Supported `ID` values today: `debian`, `ubuntu`, `kali`, `raspbian`,
`linuxmint`, `pop`, `alpine`, `fedora`, `rhel`, `centos`, `rocky`,
`almalinux`, `arch`, `archlinux`, `manjaro`, `opensuse*`, `suse`.
Unknown distros fall back to `ID_LIKE`, then error clearly with a
pointer to edit the script.
## Paths
| What | Where | Purpose |
|------|-------|---------|
| Layer blob cache | `~/.cache/banger/oci/blobs/sha256/<hex>` | Re-pulls of the same image digest are local-only |
| Staging dir | `~/.local/state/banger/images/<id>.staging/` | Short-lived; atomic-renamed to `<id>/` on success |
| Staging rootfs tree | `$TMPDIR/banger-pull-<rand>/` | Extraction scratch space; removed after ext4 build |
| Published image | `~/.local/state/banger/images/<id>/rootfs.ext4` | Managed artifact stored alongside the kernel triple |
## Composition with `image build`
A pulled image boots as-is — ownership is correct, sshd installs on
first boot, banger's agents are in place. That means the existing
`image build --from-image` pipeline composes on top:
```bash
banger image build --from-image debian-bookworm --name debian-dev --docker
```
`image build` spins up a transient VM using the base image, runs
`scripts/customize.sh` over it, and saves the result as a new managed
image with the opinionated tooling (mise, opencode, claude, pi, tmux
plugins, optionally docker) layered on top.
## Tech debt
- **Auth**. When we add private-registry support, the natural path is
`authn.DefaultKeychain` from `go-containerregistry`, which already
honours `~/.docker/config.json` and the standard credential
helpers. No banger-specific config needed.

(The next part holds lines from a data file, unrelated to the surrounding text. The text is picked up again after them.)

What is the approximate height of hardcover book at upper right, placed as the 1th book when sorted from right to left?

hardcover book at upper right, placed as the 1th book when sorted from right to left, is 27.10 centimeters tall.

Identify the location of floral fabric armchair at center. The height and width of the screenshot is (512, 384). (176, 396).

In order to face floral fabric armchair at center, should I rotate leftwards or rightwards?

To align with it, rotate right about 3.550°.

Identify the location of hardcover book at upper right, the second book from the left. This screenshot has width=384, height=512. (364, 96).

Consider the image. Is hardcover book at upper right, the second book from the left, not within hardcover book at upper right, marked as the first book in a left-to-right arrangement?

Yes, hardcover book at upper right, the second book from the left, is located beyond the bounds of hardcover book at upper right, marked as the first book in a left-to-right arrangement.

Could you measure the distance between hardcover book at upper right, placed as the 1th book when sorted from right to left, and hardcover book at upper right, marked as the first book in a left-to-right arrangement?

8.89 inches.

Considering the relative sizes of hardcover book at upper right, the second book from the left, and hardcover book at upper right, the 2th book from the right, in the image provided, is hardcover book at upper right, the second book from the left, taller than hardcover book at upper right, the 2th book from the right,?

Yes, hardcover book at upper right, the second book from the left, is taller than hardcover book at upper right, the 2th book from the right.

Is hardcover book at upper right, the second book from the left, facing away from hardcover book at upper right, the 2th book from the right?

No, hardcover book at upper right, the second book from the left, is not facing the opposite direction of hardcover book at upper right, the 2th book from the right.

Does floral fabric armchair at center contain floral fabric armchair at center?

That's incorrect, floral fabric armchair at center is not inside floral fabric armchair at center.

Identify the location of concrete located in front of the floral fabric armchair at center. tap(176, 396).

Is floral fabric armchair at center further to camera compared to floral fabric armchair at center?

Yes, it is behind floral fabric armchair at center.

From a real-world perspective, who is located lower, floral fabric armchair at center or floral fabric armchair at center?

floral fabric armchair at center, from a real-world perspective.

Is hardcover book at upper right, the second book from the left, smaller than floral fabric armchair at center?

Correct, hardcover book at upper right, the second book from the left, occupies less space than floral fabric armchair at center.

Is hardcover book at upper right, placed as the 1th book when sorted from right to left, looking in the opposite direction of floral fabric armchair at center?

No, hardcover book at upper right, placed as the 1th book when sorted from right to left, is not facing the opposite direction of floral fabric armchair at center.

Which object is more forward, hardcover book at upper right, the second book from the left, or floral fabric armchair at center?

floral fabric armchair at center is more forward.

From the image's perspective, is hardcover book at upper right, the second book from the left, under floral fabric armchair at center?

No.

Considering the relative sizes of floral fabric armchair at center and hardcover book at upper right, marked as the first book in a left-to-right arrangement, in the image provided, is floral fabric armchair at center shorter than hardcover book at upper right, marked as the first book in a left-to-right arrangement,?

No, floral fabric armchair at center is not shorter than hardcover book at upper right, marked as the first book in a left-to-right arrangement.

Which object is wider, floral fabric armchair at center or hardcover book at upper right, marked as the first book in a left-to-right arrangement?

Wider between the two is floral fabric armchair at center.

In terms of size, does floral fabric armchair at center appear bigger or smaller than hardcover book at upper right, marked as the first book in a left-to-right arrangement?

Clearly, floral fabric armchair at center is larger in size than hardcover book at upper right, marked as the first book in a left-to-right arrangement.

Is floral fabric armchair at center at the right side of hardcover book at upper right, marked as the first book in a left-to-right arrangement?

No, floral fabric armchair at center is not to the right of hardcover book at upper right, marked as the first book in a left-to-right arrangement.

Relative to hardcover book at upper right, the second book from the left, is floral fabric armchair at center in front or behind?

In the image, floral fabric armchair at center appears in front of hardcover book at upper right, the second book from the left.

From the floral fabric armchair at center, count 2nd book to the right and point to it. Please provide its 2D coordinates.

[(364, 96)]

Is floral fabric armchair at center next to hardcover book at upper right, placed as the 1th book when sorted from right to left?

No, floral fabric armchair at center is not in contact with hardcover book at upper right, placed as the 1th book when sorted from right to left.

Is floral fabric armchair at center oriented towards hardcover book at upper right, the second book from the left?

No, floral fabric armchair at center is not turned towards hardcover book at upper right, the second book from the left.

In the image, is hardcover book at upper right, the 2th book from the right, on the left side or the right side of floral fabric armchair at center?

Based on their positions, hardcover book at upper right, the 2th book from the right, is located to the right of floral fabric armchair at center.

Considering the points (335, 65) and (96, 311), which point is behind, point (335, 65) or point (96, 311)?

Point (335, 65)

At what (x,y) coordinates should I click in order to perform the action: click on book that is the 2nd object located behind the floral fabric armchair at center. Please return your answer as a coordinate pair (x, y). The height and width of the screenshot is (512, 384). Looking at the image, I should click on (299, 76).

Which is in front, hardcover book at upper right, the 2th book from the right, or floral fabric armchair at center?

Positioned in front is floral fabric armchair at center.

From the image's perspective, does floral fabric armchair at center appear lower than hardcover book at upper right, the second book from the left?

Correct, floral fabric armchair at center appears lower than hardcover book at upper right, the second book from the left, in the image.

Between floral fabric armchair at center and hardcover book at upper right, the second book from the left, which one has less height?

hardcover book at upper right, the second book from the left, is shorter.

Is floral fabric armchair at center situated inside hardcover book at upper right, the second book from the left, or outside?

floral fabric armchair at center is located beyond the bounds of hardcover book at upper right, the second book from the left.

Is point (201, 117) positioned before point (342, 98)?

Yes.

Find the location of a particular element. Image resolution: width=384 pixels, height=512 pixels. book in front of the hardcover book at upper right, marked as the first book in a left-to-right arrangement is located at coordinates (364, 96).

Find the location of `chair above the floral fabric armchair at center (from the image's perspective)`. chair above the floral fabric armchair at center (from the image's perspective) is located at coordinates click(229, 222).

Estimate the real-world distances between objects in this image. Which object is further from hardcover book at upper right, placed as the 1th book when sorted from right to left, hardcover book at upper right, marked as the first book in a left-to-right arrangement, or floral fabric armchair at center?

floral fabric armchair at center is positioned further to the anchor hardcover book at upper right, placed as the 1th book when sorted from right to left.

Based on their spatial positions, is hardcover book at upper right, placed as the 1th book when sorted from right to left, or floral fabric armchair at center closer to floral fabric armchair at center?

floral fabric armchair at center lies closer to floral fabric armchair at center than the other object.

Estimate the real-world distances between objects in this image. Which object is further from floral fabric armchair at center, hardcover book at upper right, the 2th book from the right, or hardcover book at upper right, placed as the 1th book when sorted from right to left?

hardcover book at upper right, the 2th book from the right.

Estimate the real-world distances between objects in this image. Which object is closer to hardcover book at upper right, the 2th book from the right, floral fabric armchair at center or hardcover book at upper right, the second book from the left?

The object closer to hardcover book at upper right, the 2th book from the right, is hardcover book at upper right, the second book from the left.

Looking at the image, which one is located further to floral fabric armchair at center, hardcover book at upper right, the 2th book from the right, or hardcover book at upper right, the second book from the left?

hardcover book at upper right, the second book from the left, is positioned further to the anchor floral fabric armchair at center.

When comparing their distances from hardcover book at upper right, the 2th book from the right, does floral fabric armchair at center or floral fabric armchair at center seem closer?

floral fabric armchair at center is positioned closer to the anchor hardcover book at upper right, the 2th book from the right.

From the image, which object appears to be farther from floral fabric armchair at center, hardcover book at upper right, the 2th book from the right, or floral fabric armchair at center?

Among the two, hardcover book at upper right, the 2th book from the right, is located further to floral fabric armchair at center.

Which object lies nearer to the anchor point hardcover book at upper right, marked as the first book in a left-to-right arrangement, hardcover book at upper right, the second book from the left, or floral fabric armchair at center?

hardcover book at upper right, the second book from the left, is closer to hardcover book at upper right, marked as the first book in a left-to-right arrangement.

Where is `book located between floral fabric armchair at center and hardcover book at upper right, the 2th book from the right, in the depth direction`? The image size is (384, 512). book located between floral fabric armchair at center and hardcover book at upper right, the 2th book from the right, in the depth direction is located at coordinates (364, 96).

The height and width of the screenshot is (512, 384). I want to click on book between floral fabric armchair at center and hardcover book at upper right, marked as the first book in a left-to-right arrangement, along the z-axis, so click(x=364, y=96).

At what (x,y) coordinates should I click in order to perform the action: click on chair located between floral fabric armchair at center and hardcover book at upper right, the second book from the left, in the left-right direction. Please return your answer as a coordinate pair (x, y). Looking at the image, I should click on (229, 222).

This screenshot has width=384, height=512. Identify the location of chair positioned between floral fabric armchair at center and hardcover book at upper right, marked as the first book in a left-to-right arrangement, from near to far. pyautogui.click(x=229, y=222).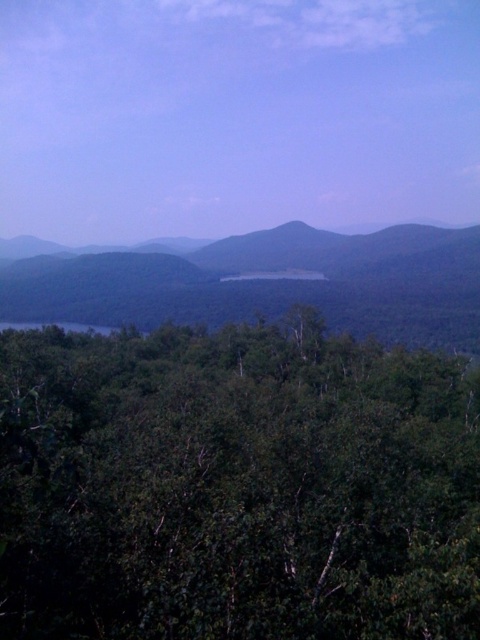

- **Cache eviction**. Layer blobs under `OCICacheDir` accumulate
forever. A `banger image cache prune` command is a cheap follow-up
when disk usage becomes a complaint.
- **First-boot timeout UX**. If you run `banger vm ssh` immediately
after `banger vm create`, the package install for `openssh-server`
may still be running and SSH will fail. Current mitigation: retry.
Better: a per-image `FirstBootPending` flag that tells the daemon
to extend its SSH wait timeout for the first boot, cleared on
success. Tracked but not implemented.
- **Non-systemd distros**. The guest agents assume systemd. Adding
openrc / s6 / busybox-init variants means keeping parallel unit
trees in `inject.go` keyed on `/etc/os-release`. Only pick up
when a user actually wants it.
## Trust model
`image pull` delegates trust to the OCI registry the user selected.
`go-containerregistry` verifies layer digests against the manifest
during download, so a tampered mirror can't ship modified layers
without breaking the sha256 chain. Beyond that, banger does not
verify OCI image signatures (cosign/sigstore) — users who care should
verify their references out-of-band.